Dataset records:

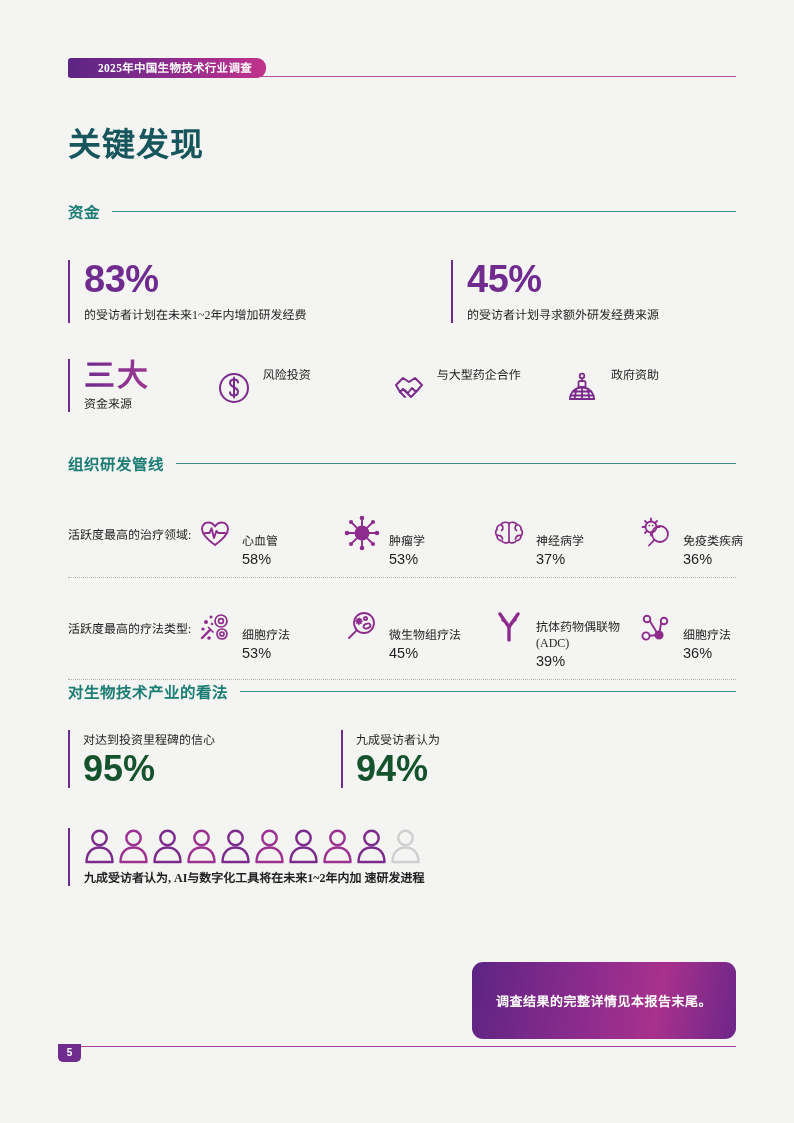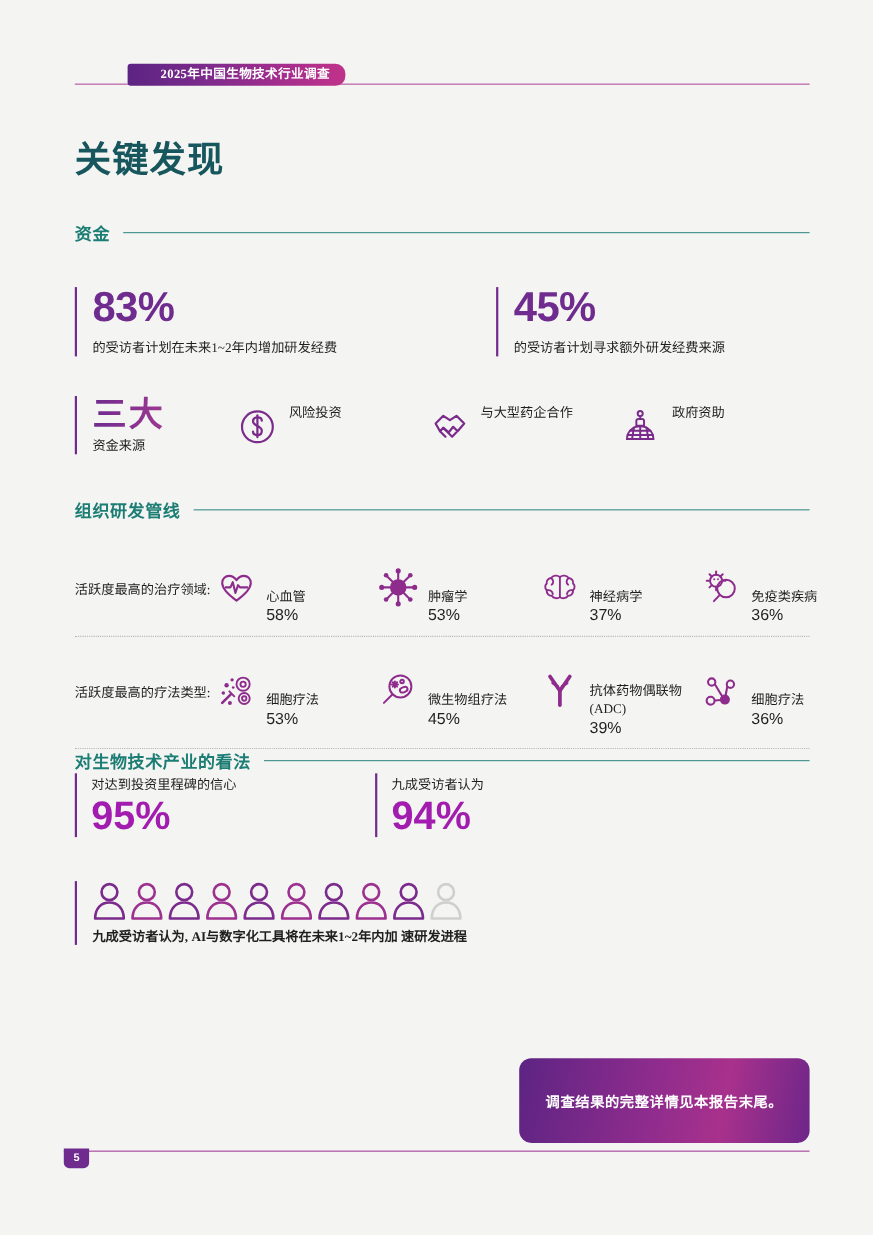--- a/index.html
+++ b/index.html
@@ -34,21 +34,20 @@
     border-radius: 3px 9px 9px 3px;
     background: linear-gradient(90deg, #5c2483 0%, #7b2b8c 35%, #a32d8d 70%, #c0338a 100%);
     color: #ffffff;
     font-size: 11.5px;
     font-weight: bold;
     line-height: 20px;
     white-space: nowrap;
     letter-spacing: .3px;
     box-sizing: border-box;
     z-index: 2;
-    margin-left: 48px;
   }
   .runhead-rule {
     position: absolute;
     left: 0;
     right: 0;
     top: 18px;
     height: 1px;
     background: #b2519f;
   }
 
@@ -190,21 +189,21 @@
     padding-left: 13px;
   }
   .conf-cap {
     font-size: 12px;
     color: #1f1f1f;
     margin-bottom: 2px;
   }
   .conf-num {
     font-size: 36px;
     font-weight: bold;
-    color: #a21caf;
+    color: #14532d;
     line-height: 1.05;
     font-family: "Liberation Sans", sans-serif;
   }
 
   
   .people-block {
     border-left: 2px solid #6f2b8e;
     padding-left: 14px;
   }
   .people-icons {
@@ -509,21 +508,21 @@
       </div>
     </div>
   </div>
 
   <div class="section" style="top:680px;">
     <div class="sec-head">
       <div class="sec-head-text">对生物技术产业的看法</div>
       <div class="sec-head-rule"></div>
     </div>
 
-    <div class="conf-row" style="">
+    <div class="conf-row" style="margin-top:28px;">
       <div class="conf" style="width:258px;">
         <div class="conf-cap">对达到投资里程碑的信心</div>
         <div class="conf-num">95%</div>
       </div>
       <div class="conf">
         <div class="conf-cap">九成受访者认为</div>
         <div class="conf-num">94%</div>
       </div>
     </div>
 

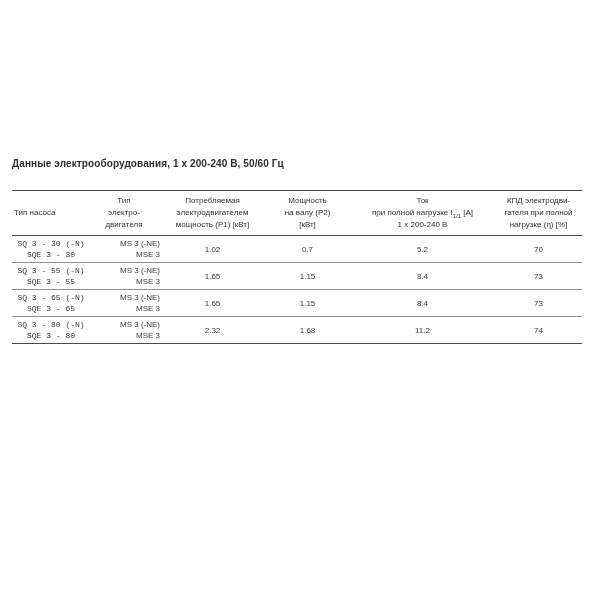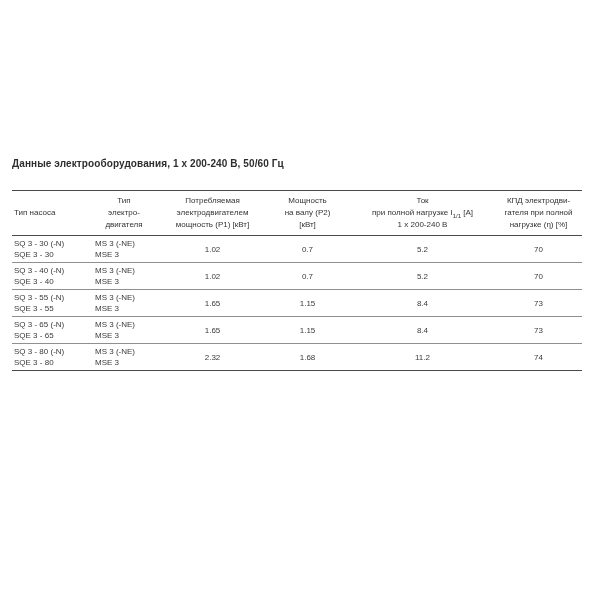--- a/index.html
+++ b/index.html
@@ -51,22 +51,22 @@
     font-size: 8px;
     line-height: 11px;
     height: 25px;
     vertical-align: middle;
     text-align: center;
     border-bottom: 1px solid #8f8f8f;
     padding: 2px 0;
     color: #3a3a3a;
   }
   tbody tr:last-child td { border-bottom: 1px solid #4a4a4a; }
-  tbody td.c-pump { text-align: left; padding-left: 2px; }
-  tbody td.c-motor { text-align: left; padding-left: 7px; }
+  tbody td.c-pump { text-align: center; padding-left: 2px; font-family: Liberation Mono, monospace; }
+  tbody td.c-motor { text-align: right; padding-left: 7px; }
   sub.sub { font-size: 6px; line-height: 0; }
 </style>
 </head>
 <body>
 
 <div class="page">
 
   <div class="doc-title">Данные электрооборудования, 1 x 200-240 В, 50/60 Гц</div>
 
   <table class="data-table">
@@ -120,34 +120,20 @@
           <div>MS 3 (-NE)</div>
           <div>MSE 3</div>
         </td>
         <td>1.02</td>
         <td>0.7</td>
         <td>5.2</td>
         <td>70</td>
       </tr>
       <tr>
         <td class="c-pump">
-          <div>SQ 3 - 40 (-N)</div>
-          <div>SQE 3 - 40</div>
-        </td>
-        <td class="c-motor">
-          <div>MS 3 (-NE)</div>
-          <div>MSE 3</div>
-        </td>
-        <td>1.02</td>
-        <td>0.7</td>
-        <td>5.2</td>
-        <td>70</td>
-      </tr>
-      <tr>
-        <td class="c-pump">
           <div>SQ 3 - 55 (-N)</div>
           <div>SQE 3 - 55</div>
         </td>
         <td class="c-motor">
           <div>MS 3 (-NE)</div>
           <div>MSE 3</div>
         </td>
         <td>1.65</td>
         <td>1.15</td>
         <td>8.4</td>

#### [Exercise]
The result should be every entry, word for word, and no pictures.

#### [Task response]
--- a/index.html
+++ b/index.html
@@ -34,21 +34,20 @@
     border-radius: 3px 9px 9px 3px;
     background: linear-gradient(90deg, #5c2483 0%, #7b2b8c 35%, #a32d8d 70%, #c0338a 100%);
     color: #ffffff;
     font-size: 11.5px;
     font-weight: bold;
     line-height: 20px;
     white-space: nowrap;
     letter-spacing: .3px;
     box-sizing: border-box;
     z-index: 2;
-    margin-left: 48px;
   }
   .runhead-rule {
     position: absolute;
     left: 0;
     right: 0;
     top: 18px;
     height: 1px;
     background: #b2519f;
   }
 
@@ -190,21 +189,21 @@
     padding-left: 13px;
   }
   .conf-cap {
     font-size: 12px;
     color: #1f1f1f;
     margin-bottom: 2px;
   }
   .conf-num {
     font-size: 36px;
     font-weight: bold;
-    color: #a21caf;
+    color: #14532d;
     line-height: 1.05;
     font-family: "Liberation Sans", sans-serif;
   }
 
   
   .people-block {
     border-left: 2px solid #6f2b8e;
     padding-left: 14px;
   }
   .people-icons {
@@ -509,21 +508,21 @@
       </div>
     </div>
   </div>
 
   <div class="section" style="top:680px;">
     <div class="sec-head">
       <div class="sec-head-text">对生物技术产业的看法</div>
       <div class="sec-head-rule"></div>
     </div>
 
-    <div class="conf-row" style="">
+    <div class="conf-row" style="margin-top:28px;">
       <div class="conf" style="width:258px;">
         <div class="conf-cap">对达到投资里程碑的信心</div>
         <div class="conf-num">95%</div>
       </div>
       <div class="conf">
         <div class="conf-cap">九成受访者认为</div>
         <div class="conf-num">94%</div>
       </div>
     </div>
 

--- a/index.html
+++ b/index.html
@@ -51,22 +51,22 @@
     font-size: 8px;
     line-height: 11px;
     height: 25px;
     vertical-align: middle;
     text-align: center;
     border-bottom: 1px solid #8f8f8f;
     padding: 2px 0;
     color: #3a3a3a;
   }
   tbody tr:last-child td { border-bottom: 1px solid #4a4a4a; }
-  tbody td.c-pump { text-align: left; padding-left: 2px; }
-  tbody td.c-motor { text-align: left; padding-left: 7px; }
+  tbody td.c-pump { text-align: center; padding-left: 2px; font-family: Liberation Mono, monospace; }
+  tbody td.c-motor { text-align: right; padding-left: 7px; }
   sub.sub { font-size: 6px; line-height: 0; }
 </style>
 </head>
 <body>
 
 <div class="page">
 
   <div class="doc-title">Данные электрооборудования, 1 x 200-240 В, 50/60 Гц</div>
 
   <table class="data-table">
@@ -120,34 +120,20 @@
           <div>MS 3 (-NE)</div>
           <div>MSE 3</div>
         </td>
         <td>1.02</td>
         <td>0.7</td>
         <td>5.2</td>
         <td>70</td>
       </tr>
       <tr>
         <td class="c-pump">
-          <div>SQ 3 - 40 (-N)</div>
-          <div>SQE 3 - 40</div>
-        </td>
-        <td class="c-motor">
-          <div>MS 3 (-NE)</div>
-          <div>MSE 3</div>
-        </td>
-        <td>1.02</td>
-        <td>0.7</td>
-        <td>5.2</td>
-        <td>70</td>
-      </tr>
-      <tr>
-        <td class="c-pump">
           <div>SQ 3 - 55 (-N)</div>
           <div>SQE 3 - 55</div>
         </td>
         <td class="c-motor">
           <div>MS 3 (-NE)</div>
           <div>MSE 3</div>
         </td>
         <td>1.65</td>
         <td>1.15</td>
         <td>8.4</td>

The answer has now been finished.